I get wanting to keep the unwitting innocents in Woodbury alive, but really, she can’t get her head out of her panties long enough to see ‘Philip’ for what he actually is?

She gets angry because they’re treating her like the ‘odd man out’, but she’s still seemingly clinging to the fact that maybe Philly Baby is telling the truth and her pals did actually act as aggressors and open fire first?

The only thing that I’m holding out for here is the eventual realization (and resulting pathos) that comes from perhaps the real underlying logic behind her behavior: it has nothing to do with her ‘friends’ in Woodbury as much as it does her desire to have some semblance of civilization.

Seeing Andrea inside the prison, freshly showered and stylishly dressed while the others are disheveled, dirty, and marinating in their own sweat was a great visual contrast, and the brief and terse solo conversation between Michonne and Andrea strongly alludes to that direction.

Things are not going to turn out remotely well, and when Andrea does come to grips that she sold her soul for a hot bath, clean clothes, and a good wine-fueled lay in a soft bed, she’s going to be VERY, very sorry.  That will be a good, juicy character arc.

But if she’s going to keep being just plain errant and poorly written, just thrown around like a deus ex machina ragdoll  . . . I like Laurie Holden and all, but it’s time to put Andrea out of her misery.
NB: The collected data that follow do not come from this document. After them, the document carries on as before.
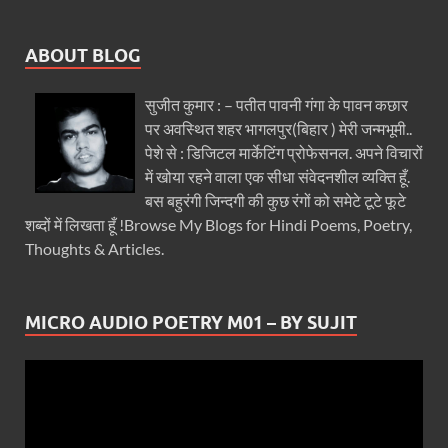
ABOUT BLOG
सुजीत कुमार : – पतीत पावनी गंगा के पावन कछार
पर अवस्थित शहर भागलपुर(बिहार ) मेरी जन्मभूमी..
पेशे से : डिजिटल मार्केटिंग प्रोफेसनल. अपने विचारों
में खोया रहने वाला एक सीधा संवेदनशील व्यक्ति हूँ.
बस बहुरंगी जिन्दगी की कुछ रंगों को समेटे टूटे फूटे
शब्दों में लिखता हूँ !Browse My Blogs for Hindi Poems, Poetry,
Thoughts & Articles.
MICRO AUDIO POETRY M01 – BY SUJIT
Video
Player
Before Andrea returns to Woodbury, Carol gives her the suggestion of being a literal femme fatale: get the Governor exhausted and asleep (yeah, like she’s got to be told to do that), then take him out when he least expects it.

If she truly wants to end this, it’s the only way: Rick has made it clear they’ll keep butting heads until one side or the other is wiped out, that there will be no truces or cease-fires.

While Andrea makes her way back, and Beth regales the downtrodden group in the darkened prison with a song, Rick lays out his next step to Daryl and Hershel — he’s taking Michonne and Carl and they’re going shopping for some serious firepower.

The episode ends with a nude Andrea, hovering in shadow, holding a knife near Philip’s throat as he sleeps . . . then backing off.

Ten bucks says his good eye was open the whole time, and come Sunday, Blondie’s going to get a bitter taste of what the Governor is really capable of, then dropped unceremoniously on the prison’s doorstep.